- **Exercise prompt**
Revise the lines of every item so that "common name" becomes "vernacular name" and nothing else changes. Leave the pictures out of your answer.

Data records
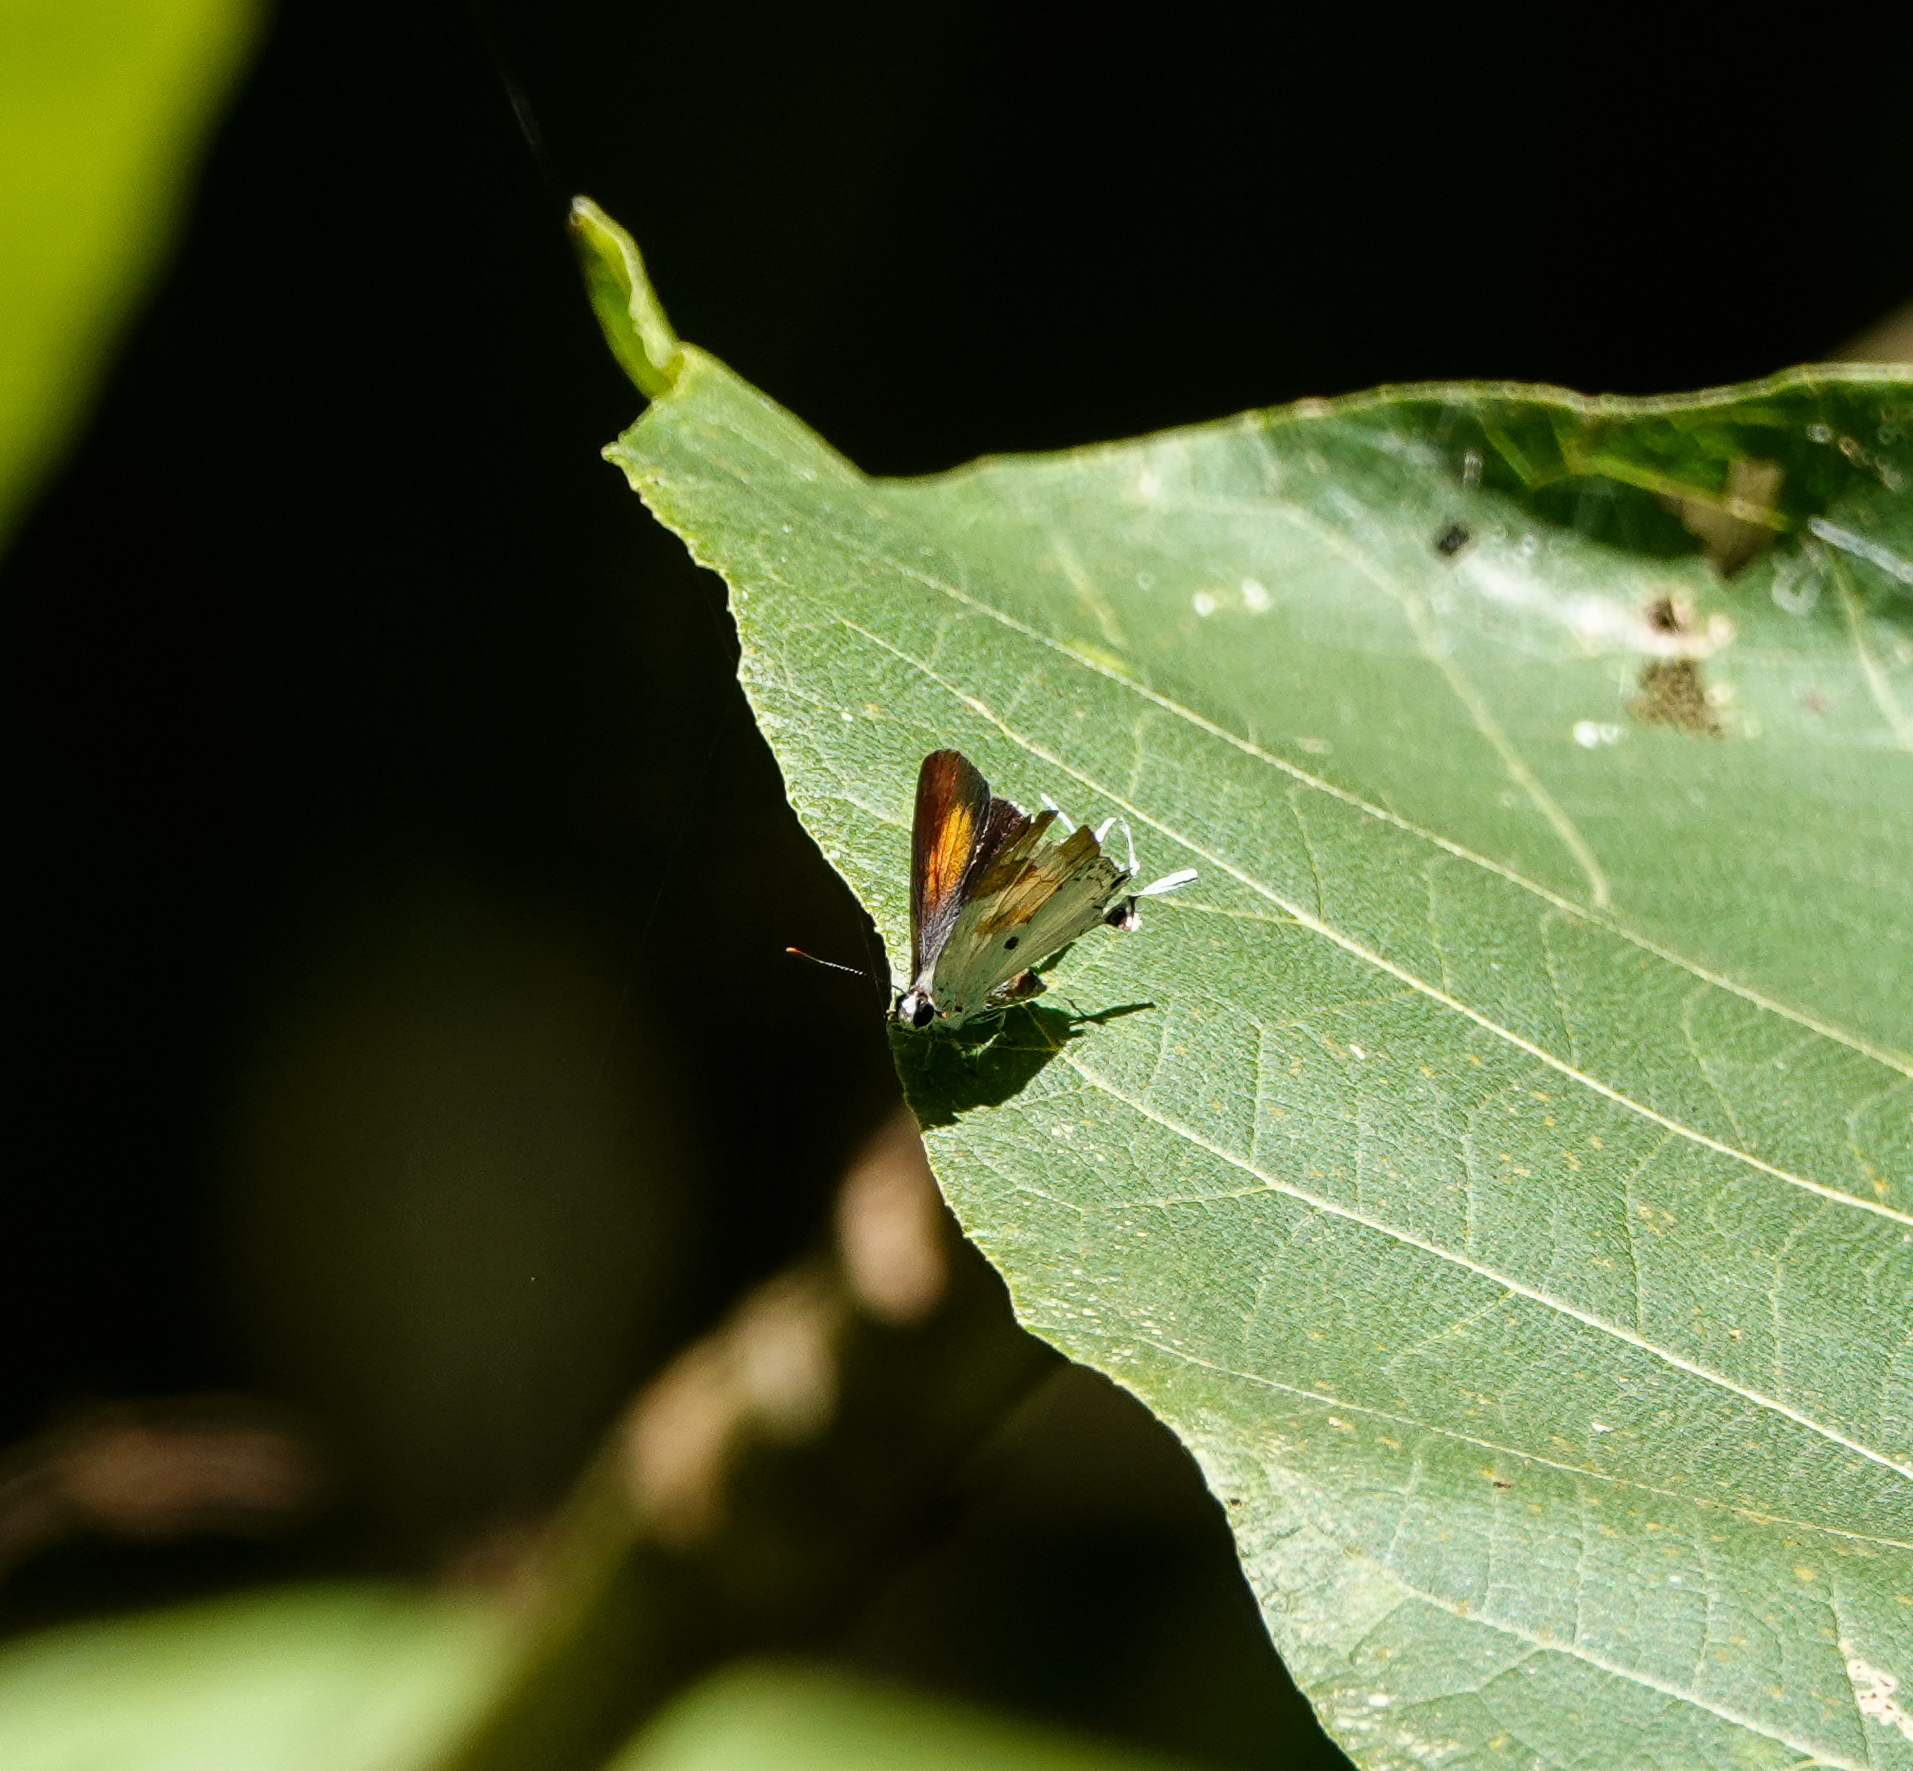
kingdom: Animalia
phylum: Arthropoda
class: Insecta
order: Lepidoptera
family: Lycaenidae
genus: Suasa
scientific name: Suasa lisides
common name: Red imperial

- **Result below**
kingdom: Animalia
phylum: Arthropoda
class: Insecta
order: Lepidoptera
family: Lycaenidae
genus: Suasa
scientific name: Suasa lisides
vernacular name: Red imperial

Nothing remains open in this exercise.